Thanks @memoryfull and all here.
Persists in dev as of now.
> fread("example.csv")
column1 column2
1: 1 text
2: 2 "text
Warning message:
In fread(f) :
Stopped early on line 4. Expected 2 fields but found 0. Consider fill=TRUE and
comment.char=. First discarded non-empty line: <<many new lines>>
It's picking quote rule 2 (the healing one) based on the biggest contiguous consistent block of non-blank lines in the first 100 lines and the field starting with quote "text\n. Which is not right here. Need to expose quoteRule to be controlled by user, and improve the guesser.
> fread(f,verbose=TRUE)
Input contains no \n. Taking this to be a filename to open
[01] Check arguments
Using 8 threads (omp_get_max_threads()=8, nth=8)
NAstrings = [<<>>]
None of the NAstrings look like numbers.
show progress = 1
0/1 column will be read as boolean
[02] Opening the file
Opening file /tmp/RtmptHxM1i/filedd76472aa33
File opened, size = 153 bytes.
Memory mapped ok
[03] Detect and skip BOM
[04] Arrange mmap to be \0 terminated
\n has been found in the input and different lines can end with different line endings (e.g. mixed \n and \r\n in one file). This is common and ideal.

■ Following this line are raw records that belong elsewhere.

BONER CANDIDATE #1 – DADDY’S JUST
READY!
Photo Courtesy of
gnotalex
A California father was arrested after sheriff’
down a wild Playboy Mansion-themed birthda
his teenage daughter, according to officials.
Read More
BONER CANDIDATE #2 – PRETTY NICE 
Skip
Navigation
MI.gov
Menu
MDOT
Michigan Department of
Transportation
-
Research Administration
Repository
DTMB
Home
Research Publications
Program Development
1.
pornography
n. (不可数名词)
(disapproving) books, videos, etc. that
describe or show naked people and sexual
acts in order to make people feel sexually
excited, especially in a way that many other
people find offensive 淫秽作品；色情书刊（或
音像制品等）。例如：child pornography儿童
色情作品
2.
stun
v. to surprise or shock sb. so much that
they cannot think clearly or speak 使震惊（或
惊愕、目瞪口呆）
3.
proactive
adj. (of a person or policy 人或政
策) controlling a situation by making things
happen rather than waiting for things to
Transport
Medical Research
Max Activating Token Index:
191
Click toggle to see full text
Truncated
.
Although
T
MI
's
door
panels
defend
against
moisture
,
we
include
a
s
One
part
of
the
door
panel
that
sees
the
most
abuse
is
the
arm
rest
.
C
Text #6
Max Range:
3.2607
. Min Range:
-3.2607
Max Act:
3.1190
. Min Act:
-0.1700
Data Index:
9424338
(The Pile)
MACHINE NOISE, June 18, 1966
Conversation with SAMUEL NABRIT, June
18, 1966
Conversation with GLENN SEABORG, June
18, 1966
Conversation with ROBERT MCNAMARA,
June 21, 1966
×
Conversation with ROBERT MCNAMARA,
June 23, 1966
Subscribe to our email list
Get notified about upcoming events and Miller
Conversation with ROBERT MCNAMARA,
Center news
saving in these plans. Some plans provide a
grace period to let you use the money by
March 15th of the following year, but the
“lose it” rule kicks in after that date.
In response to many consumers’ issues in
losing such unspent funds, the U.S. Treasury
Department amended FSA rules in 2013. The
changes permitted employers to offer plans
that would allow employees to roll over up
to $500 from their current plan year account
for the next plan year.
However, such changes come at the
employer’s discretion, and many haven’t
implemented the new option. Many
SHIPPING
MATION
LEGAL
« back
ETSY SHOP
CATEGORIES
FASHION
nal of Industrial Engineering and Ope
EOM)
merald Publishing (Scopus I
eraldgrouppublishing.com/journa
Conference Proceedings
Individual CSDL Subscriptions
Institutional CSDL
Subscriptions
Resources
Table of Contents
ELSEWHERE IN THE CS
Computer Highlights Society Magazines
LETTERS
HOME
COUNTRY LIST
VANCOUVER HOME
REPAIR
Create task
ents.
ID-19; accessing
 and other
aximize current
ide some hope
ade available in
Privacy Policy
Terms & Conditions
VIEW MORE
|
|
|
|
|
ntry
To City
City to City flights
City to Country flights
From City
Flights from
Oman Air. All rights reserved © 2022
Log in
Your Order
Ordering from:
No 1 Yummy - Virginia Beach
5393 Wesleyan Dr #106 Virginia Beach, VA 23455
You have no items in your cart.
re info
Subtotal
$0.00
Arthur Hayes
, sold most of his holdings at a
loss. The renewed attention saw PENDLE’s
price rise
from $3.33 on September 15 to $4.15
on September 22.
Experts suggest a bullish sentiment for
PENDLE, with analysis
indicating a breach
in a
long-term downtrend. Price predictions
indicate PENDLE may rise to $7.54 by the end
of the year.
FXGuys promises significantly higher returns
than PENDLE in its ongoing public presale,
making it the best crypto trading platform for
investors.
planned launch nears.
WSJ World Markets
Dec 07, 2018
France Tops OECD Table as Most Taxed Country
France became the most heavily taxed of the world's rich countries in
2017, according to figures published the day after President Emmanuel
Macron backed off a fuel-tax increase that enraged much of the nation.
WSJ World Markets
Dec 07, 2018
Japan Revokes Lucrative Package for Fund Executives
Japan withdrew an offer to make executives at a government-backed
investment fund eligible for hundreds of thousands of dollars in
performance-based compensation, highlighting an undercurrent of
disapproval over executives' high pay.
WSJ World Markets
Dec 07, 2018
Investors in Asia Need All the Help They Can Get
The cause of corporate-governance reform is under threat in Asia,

[05] Skipping initial rows if needed
Positioned on line 1 starting: <<column1,column2>>
[06] Detect separator, quoting rule, and ncolumns
Detecting sep automatically ...
sep=',' with 3 lines of 2 fields using quote rule 2
Detected 2 columns on line 1. This line is either column names or first data row. Line starts as: <<column1,column2>>
Quote rule picked = 2
fill=false and the most number of columns found is 2
[07] Detect column types, good nrow estimate and whether first row is column names
Number of sampling jump points = 2 because (152 bytes from row 1 to eof) / (2 * 142 jump0size) == 0
A line with too-few fields (0/2) was found on line 3 of sample jump 0.
Type codes (jump 000) : 5A Quote rule 2
'header' determined to be true due to column 1 containing a string on row 1 and a lower type (int32) in the rest of the 2 sample rows
All rows were sampled since file is small so we know nrow=2 exactly
[08] Assign column names
[09] Apply user overrides on column types
After 0 type and 0 drop user overrides : 5A
[10] Allocate memory for the datatable
Allocating 2 column slots (2 - 0 dropped) with 2 rows
[11] Read the data
jumps=[0..1), chunk_size=1048576, total_size=136
Restarting team from jump 0. nSwept==0 quoteRule==3
jumps=[0..1), chunk_size=1048576, total_size=136
Read 2 rows x 2 columns from 153 bytes file in 00:00.000 wall clock time
[12] Finalizing the datatable
Type counts:
1 : int32 '5'
1 : string 'A'
=============================
0.000s ( 22%) Memory map 0.000GB file
0.000s ( 51%) sep=',' ncol=2 and header detection
0.000s ( 5%) Column type detection using 2 sample rows
0.000s ( 8%) Allocation of 2 rows x 2 cols (0.000GB) of which 2 (100%) rows used
0.000s ( 14%) Reading 1 chunks (0 swept) of 1.000MB (-2147483648 rows) using 1 threads
+ 0.000s ( 1%) Parse to row-major thread buffers (grown 0 times)
+ 0.000s ( 1%) Transpose
+ 0.000s ( 12%) Waiting
0.000s ( 0%) Rereading 0 columns due to out-of-sample type exceptions
0.000s Total
column1 column2
1: 1 text
2: 2 "text
Warning message:
In fread(f, verbose = TRUE) :
Stopped early on line 4. Expected 2 fields but found 0. Consider fill=TRUE and
comment.char=. First discarded non-empty line: <<many new lines>>
Also running into this issue trying to fread the train.csv and test.csv from the latest Kaggle competition (https://www.kaggle.com/c/avito-demand-prediction/data) in case you need some more datasets to test on.
Most helpful comment
It's actually because of this line: https://github.com/Rdatatable/data.table/blob/master/src/fread.c#L492
It even has a TODO note.
The idea is that if there is a field that starts with a
"but doesn't end with one -- we wouldn't want to scan the entire file in a futile effort to find a matching quote... Instead the parser bails early, after not finding the closing quote in 100 lines. Exposing that "100" to the user as asked by the TODO note would be an easy fix. It may also be possible to do something smarter here, but it is unclear how useful that would be to the users.